** Opening MATERIAL SHOWN block **

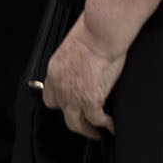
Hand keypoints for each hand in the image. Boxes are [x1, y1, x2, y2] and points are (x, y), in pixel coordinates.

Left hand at [41, 16, 126, 139]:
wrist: (102, 30)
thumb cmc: (94, 32)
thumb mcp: (75, 48)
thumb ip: (75, 63)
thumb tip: (85, 69)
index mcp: (55, 69)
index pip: (50, 97)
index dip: (62, 104)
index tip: (71, 107)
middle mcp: (60, 84)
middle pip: (62, 113)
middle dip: (74, 120)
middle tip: (85, 125)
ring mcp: (73, 93)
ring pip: (75, 123)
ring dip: (87, 130)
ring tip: (96, 132)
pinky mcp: (90, 98)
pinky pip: (96, 119)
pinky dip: (105, 124)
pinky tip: (111, 125)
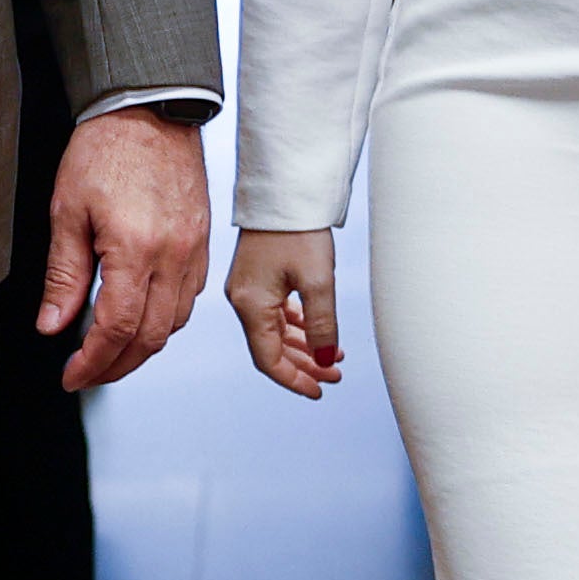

** Closing MATERIAL SHOWN block **

→ **TASK DETAILS**: Each line above should be set down exactly as written, with pictures excluded.

→ **RESULT OF THE TASK**:
Hand keypoints for each hand in the image. Boxes are [x1, y1, x2, y2] and points are (x, y), in pixel coordinates.

Left hand at [41, 16, 126, 139]:
wrist: (102, 30)
thumb cmc: (94, 32)
thumb mcp: (75, 48)
thumb ip: (75, 63)
thumb tip: (85, 69)
index mcp: (55, 69)
index pip: (50, 97)
index dip: (62, 104)
index tip: (71, 107)
middle mcp: (60, 84)
middle pip: (62, 113)
middle dip: (74, 120)
middle tip: (85, 125)
ring mcp: (73, 93)
ring pip: (75, 123)
ring dip: (87, 130)
ring tip: (96, 132)
pinky mcp: (90, 98)
pinky pip: (96, 119)
pinky dip: (105, 124)
pinky tip: (111, 125)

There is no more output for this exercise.